Supplied passage —

My feed
Premium

Please
or
to access all these features

Mumsnet has not checked the qualifications of anyone posting here. If you need help urgently or expert advice, please see our domestic violence webguide and/or relationships webguide. Many Mumsnetters experiencing domestic abuse have found this thread helpful: Listen up, everybody

Relationships

I sent DH an email this morning explaining he had upset me,now I feel like a twat. I have over reacted haven't I :(

41 replies

Twattingcuntybollocks · 29/09/2011 11:12

I have name changed for this thread (although I prefer this name so might keep it Wink )

The DD's have been beasts this morning, DH was in a foul mood before work and had a go at me as there were no yogurts left for him to take to work.

I seethed silently until he left then sent him an email explaining that I was upset at the way he spoke to me this morning.

This is the email C&P;

Hiya Babe,

I am sorry to send you this while you are at work but I need to get it off my chest.

I was very upset at the way you spoke to me this morning over a yogurt of all things. I will go and get you some more later today if I get a chance.

I am struggling with the kids right now and you being angry with me over a yogurt does not help. The behavior of the girls is affecting my mental health right now and I am trying my hardest to stay on an even keel. On top of that not feeling well for the last few weeks has been hard for me.

Material provided —
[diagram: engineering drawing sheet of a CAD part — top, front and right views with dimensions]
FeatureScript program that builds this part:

--

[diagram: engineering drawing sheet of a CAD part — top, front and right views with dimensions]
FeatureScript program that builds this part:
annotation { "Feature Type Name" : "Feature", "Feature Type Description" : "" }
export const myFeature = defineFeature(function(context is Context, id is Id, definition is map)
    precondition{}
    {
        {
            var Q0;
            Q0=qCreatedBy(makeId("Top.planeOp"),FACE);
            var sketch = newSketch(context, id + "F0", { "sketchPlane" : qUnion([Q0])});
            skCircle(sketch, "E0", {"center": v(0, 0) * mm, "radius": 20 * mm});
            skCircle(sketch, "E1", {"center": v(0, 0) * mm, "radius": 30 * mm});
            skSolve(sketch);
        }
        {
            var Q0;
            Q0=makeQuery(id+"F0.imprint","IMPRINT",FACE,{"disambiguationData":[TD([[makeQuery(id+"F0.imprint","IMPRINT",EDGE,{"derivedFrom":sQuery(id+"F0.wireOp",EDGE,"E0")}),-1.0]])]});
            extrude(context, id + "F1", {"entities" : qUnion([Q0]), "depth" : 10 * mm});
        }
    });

...

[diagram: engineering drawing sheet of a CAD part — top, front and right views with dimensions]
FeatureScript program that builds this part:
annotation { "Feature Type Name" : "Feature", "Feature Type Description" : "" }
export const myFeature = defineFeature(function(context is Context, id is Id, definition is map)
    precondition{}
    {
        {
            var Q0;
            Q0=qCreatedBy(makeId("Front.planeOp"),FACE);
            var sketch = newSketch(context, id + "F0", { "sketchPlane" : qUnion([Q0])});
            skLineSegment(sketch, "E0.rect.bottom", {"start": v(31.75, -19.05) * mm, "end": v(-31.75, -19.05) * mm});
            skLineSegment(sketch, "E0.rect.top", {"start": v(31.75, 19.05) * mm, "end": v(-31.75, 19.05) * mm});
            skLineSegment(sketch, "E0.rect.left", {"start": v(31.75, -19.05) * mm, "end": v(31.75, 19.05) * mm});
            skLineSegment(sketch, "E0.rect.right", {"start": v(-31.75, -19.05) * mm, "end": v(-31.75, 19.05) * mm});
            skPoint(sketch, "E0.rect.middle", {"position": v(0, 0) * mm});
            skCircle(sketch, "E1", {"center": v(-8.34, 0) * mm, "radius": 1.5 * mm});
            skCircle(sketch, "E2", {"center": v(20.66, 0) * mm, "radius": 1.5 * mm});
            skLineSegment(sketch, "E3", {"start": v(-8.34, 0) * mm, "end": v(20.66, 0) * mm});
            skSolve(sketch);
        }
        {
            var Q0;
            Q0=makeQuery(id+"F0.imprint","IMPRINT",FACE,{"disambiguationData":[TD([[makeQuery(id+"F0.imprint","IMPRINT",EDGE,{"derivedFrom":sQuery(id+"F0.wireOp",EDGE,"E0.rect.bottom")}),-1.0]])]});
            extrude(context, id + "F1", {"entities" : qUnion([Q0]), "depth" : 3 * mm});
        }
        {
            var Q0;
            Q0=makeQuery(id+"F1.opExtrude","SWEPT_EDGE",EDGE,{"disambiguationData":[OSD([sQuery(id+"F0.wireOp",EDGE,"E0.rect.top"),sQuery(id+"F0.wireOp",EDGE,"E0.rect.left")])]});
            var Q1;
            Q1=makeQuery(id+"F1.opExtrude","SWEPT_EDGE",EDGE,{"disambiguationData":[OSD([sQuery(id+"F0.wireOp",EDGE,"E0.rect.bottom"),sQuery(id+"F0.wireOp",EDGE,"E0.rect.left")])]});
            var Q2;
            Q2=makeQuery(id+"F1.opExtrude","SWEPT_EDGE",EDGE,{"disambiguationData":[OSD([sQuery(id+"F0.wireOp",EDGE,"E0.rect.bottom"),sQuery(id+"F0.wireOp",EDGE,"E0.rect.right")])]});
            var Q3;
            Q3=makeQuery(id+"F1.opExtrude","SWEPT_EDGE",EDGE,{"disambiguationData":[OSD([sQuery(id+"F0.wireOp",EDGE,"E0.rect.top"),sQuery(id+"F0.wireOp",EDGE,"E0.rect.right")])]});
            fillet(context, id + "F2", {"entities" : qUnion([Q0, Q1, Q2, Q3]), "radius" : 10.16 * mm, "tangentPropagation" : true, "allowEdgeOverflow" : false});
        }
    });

Prompt — In the forum post, what had run out that the husband wanted to take to work?

Result for this exercise — Yogurts.